Gospel: For the feast of Guadalupe, we hear the annunciation story when the angel Gabriel comes to Mary to inform her God has chosen her to bear a son who is to be named Emmanuel. Jesus then tells the parable of two sons who are asked to work in the vineyard. One says no but does the work; the other says yes and doesn't. Jesus uses this to illustrate that tax collectors and prostitutes will make it into the kingdom before the elders of the community.

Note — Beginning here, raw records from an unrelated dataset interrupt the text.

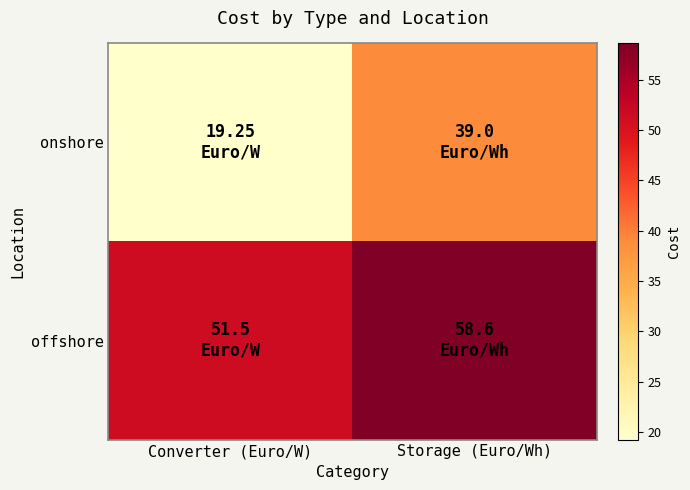

Count the number of data series in this chart.

2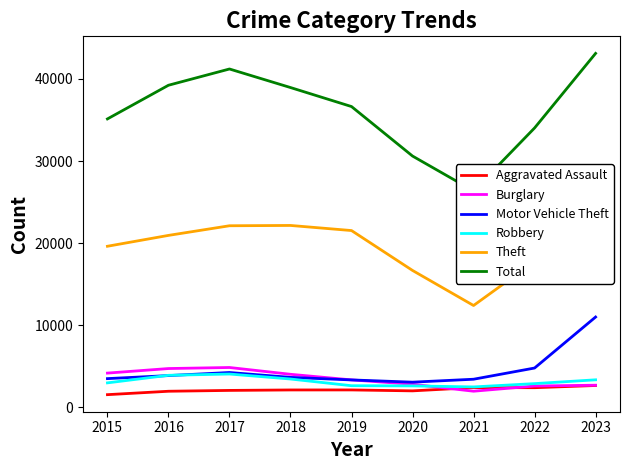

What is the difference between the Theft values at 2022 and 2020?

1095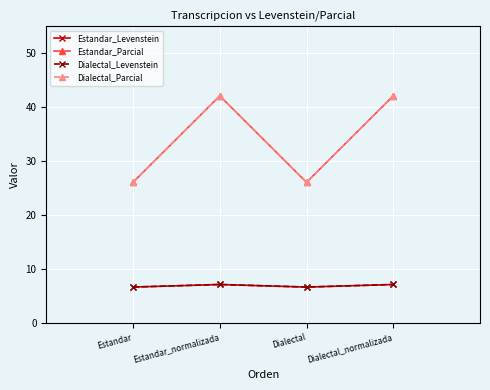

Is this an area chart (filled region under the line)?

No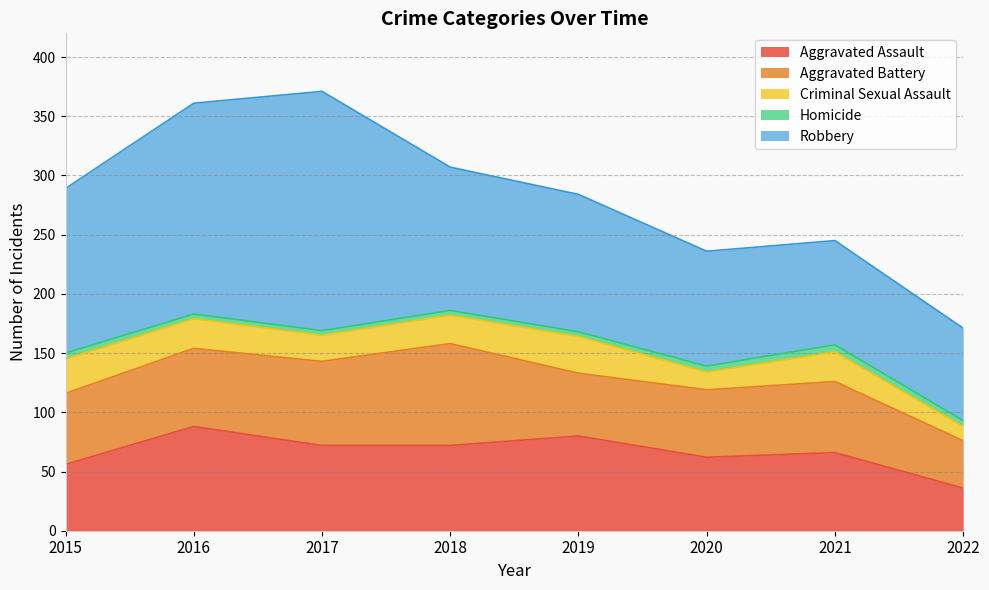

At which category is the sum across all series the highest?

2017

Meanwhile, John the Baptists sent two disciples to Jesus to inquire if he was the one who is to come. Jesus exclaims that John has to look at the in-breaking of God all around him and delight with joy. Jesus turns to his friends and asks them about John. "What did you go out to see?" he probes. Jesus upholds John as one of the greatest men ever born. Jesus then tells them that the works he performs are those of the Father. He has greater testimony than John's. To kick off the O Antiphons, we turn to the genealogy of Joseph as told my Matthew. It secures Jesus as one within the Davidic heritage and as a descendent of Abraham.

Saints of the Week

Monday: The feast of Our Lady of Guadalupe is celebrated to remember the four apparitions to Juan Diego in 1531 near Mexico City shortly after the Spanish conquest of the Aztecs. Mary appeared as a native Mexican princess and her image is imprinted on a cloak that was presented to the bishop.

Tuesday: Lucy, martyr (d. 304), was born into a noble Sicilian family and killed during the Diocletian persecution. In the Middle Ages, people with eye trouble invoked her aid because her name means "light." Scandinavia today still honors Lucy in a great festival of light on this day.

Wednesday: John of the Cross, priest and doctor (1542-1591), was a Carmelite who reformed his order with the help of Teresa of Avila. They created the Discalced (without shoes) Carmelite Order that offered a stricter interpretation of their rules. John was opposed by his community and placed in prison for a year. He wrote the classics, "Ascent of Mount Carmel," "Dark Night of the Soul," and "Living Flame of Love."

This Week in Jesuit History

·         Dec 11, 1686. At Rome, Fr. Charles de Noyelle, a Belgian, died as the 12th general of the Society.
·         Dec 12, 1661. In the College of Clermont, Paris, Fr. James Caret publicly defended the doctrine of papal infallibility, causing great excitement among the Gallicans and Jansenists.
·         Dec 13, 1545. The opening of the Council of Trent to which Frs. Laynez and Salmeron were sent as papal theologians and Fr. Claude LeJay as theologian of Cardinal Otho Truchses.
·         Dec 14, 1979. The death of Ricardo Lombardi, founder of the Better World Movement.
·         Dec 15, 1631. At Naples, during an earthquake and the eruption of Mount Vesuvius, the Jesuits worked to help all classes of people.
·         Dec 16, 1544. Francis Xavier entered Cochin.
·         Dec 17, 1588. At Paris, Fr. Henry Walpole was ordained.